Render the stretch of material from the line containing "## General info" through the end of the material as a numbered list, leaving out blank lines.

(Data records)
┄┄┄┄┄┄┄┄┄┄┄┄┄┄┄┄┄┄┄┄

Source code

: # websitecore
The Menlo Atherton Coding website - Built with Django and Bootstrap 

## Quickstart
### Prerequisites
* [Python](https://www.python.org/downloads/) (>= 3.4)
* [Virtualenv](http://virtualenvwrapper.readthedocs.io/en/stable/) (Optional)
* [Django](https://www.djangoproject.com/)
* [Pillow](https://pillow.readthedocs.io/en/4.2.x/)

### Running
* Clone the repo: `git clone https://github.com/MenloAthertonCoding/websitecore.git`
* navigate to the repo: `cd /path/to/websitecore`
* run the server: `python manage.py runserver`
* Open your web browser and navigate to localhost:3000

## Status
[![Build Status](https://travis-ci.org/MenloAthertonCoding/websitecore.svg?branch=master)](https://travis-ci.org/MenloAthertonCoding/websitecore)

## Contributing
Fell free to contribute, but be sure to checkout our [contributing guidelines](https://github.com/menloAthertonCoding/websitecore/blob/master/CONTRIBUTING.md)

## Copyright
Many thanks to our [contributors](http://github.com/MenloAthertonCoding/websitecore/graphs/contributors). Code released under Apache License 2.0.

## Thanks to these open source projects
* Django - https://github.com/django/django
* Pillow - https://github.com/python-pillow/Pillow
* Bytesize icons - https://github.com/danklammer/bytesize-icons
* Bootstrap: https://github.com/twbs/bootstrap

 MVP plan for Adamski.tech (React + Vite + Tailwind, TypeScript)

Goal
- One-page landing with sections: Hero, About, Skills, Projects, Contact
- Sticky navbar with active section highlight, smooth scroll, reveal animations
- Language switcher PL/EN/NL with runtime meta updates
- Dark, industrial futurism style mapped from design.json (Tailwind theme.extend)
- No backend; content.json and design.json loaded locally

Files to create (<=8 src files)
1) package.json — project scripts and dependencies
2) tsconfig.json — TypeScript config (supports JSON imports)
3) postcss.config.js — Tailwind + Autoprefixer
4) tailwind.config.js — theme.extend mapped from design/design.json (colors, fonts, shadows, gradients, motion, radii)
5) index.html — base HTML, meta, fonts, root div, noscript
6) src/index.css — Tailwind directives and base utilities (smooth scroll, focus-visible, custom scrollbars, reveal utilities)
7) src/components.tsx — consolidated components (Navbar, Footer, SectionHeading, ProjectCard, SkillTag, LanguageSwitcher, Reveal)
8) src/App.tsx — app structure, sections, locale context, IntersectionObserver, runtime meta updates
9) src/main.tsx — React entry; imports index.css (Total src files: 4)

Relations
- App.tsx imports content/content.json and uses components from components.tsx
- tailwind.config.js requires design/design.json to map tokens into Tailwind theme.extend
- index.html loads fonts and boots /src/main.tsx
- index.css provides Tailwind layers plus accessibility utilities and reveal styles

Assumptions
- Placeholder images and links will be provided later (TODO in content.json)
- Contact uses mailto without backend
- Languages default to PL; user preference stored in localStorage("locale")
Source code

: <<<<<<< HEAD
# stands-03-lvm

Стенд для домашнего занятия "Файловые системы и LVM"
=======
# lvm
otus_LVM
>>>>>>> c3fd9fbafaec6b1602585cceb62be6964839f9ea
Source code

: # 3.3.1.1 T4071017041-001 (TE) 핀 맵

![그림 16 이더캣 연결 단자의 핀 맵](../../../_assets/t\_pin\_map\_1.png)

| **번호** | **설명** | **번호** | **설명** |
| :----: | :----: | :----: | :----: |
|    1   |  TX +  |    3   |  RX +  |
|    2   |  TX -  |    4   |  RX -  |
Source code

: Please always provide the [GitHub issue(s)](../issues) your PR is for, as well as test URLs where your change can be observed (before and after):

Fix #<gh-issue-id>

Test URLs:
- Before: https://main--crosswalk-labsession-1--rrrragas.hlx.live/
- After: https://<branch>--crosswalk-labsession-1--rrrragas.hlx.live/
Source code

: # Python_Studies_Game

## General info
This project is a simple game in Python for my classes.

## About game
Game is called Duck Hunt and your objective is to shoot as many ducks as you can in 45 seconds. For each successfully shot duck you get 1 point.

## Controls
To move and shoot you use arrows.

┄┄┄┄┄┄┄┄┄┄┄┄┄┄┄┄┄┄┄┄

ANSWER BOX →
1. ## General info
2. This project is a simple game in Python for my classes.
3. ## About game
4. Game is called Duck Hunt and your objective is to shoot as many ducks as you can in 45 seconds. For each successfully shot duck you get 1 point.
5. ## Controls
6. To move and shoot you use arrows.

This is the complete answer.